Eye exercises rectify several vision-related problems but improving reaction time is not one of them, according to a new study by York University researchers.
“Our study results suggest that eye exercises are useful in improving attention and memory,” says lead researcher Professor Joseph DeSouza in the Department of Psychology and the Centre for Vision Research (CVR).
Though physicians and specialists often recommend eye exercises as treatment for several vision-related problems, there is not enough scientific evidence to prove their effectiveness, the researchers observe.

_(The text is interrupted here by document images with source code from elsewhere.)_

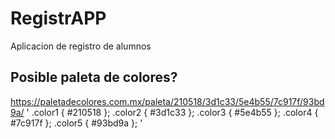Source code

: # RegistrAPP
 Aplicacion de registro de alumnos

## Posible paleta de colores?
https://paletadecolores.com.mx/paleta/210518/3d1c33/5e4b55/7c917f/93bd9a/
 '
 .color1 { #210518 };
 .color2 { #3d1c33 };
 .color3 { #5e4b55 };
 .color4 { #7c917f };
 .color5 { #93bd9a };
'
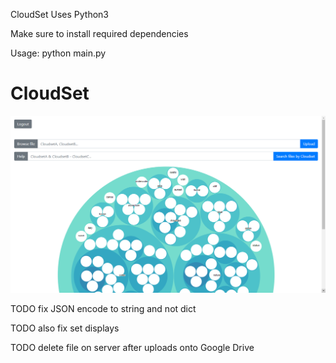 CloudSet
Uses Python3

Make sure to install required dependencies

Usage: python main.py
# CloudSet

![Preview](https://github.com/loutouk/CloudSet/blob/master/report/LaTeX%20files/images/menu.png)

TODO fix JSON encode to string and not dict

TODO also fix set displays

TODO delete file on server after uploads onto Google Drive
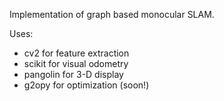 Implementation of graph based monocular SLAM.

Uses:
* cv2 for feature extraction
* scikit for visual odometry
* pangolin for 3-D display
* g2opy for optimization (soon!)
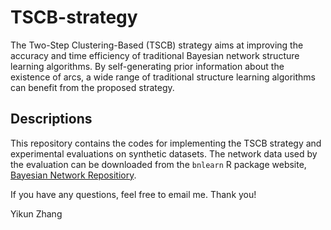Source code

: # TSCB-strategy

The Two-Step Clustering-Based (TSCB) strategy aims at improving the accuracy and time efficiency of traditional Bayesian network structure learning algorithms. By self-generating prior information about the existence of arcs, a wide range of traditional structure learning algorithms can benefit from the proposed strategy.

## Descriptions

This repository contains the codes for implementing the TSCB strategy and experimental evaluations on synthetic datasets. The network data used by the evaluation can be downloaded from the `bnlearn` R package website, [Bayesian Network Repositiory](www.bnlearn.com/bnrepository/).

If you have any questions, feel free to email me. Thank you!

Yikun Zhang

“A Google search returns with nearly 250 million results for “eye exercise”, of which only a handful are about scientific research studies evaluating whether or not they help to improve eye sight,” notes DeSouza.
Simple tools such as the rapid serial visual presentation (RSVP) task can be used in clinics to measure the effectiveness of eye exercise, say the researchers in an article published in PLOS ONE, a peer-reviewed scientific journal. They used a modified version of the RSVP in their own study, which indicates that improving reaction time is not one of the benefits of eye exercises.
DeSouza and his co-researchers at the CVR, Paula Di Noto and Sorin Uta, assessed study participants on their ability to identify target letters on the computer, presented in a serial and rapid format. They were then divided into two groups and observed over 12 sessions after one group performed eye exercises and the other was restricted to minimal eye movements.
“Those who performed eye exercises were more accurate in responding to target letters separated by one distractor and in letter identification in the post-training RSVP assessment, while response time was unchanged between and within groups,” says DeSouza. “This confirms exercise was ineffective on reaction time but enhanced visual attention and memory.”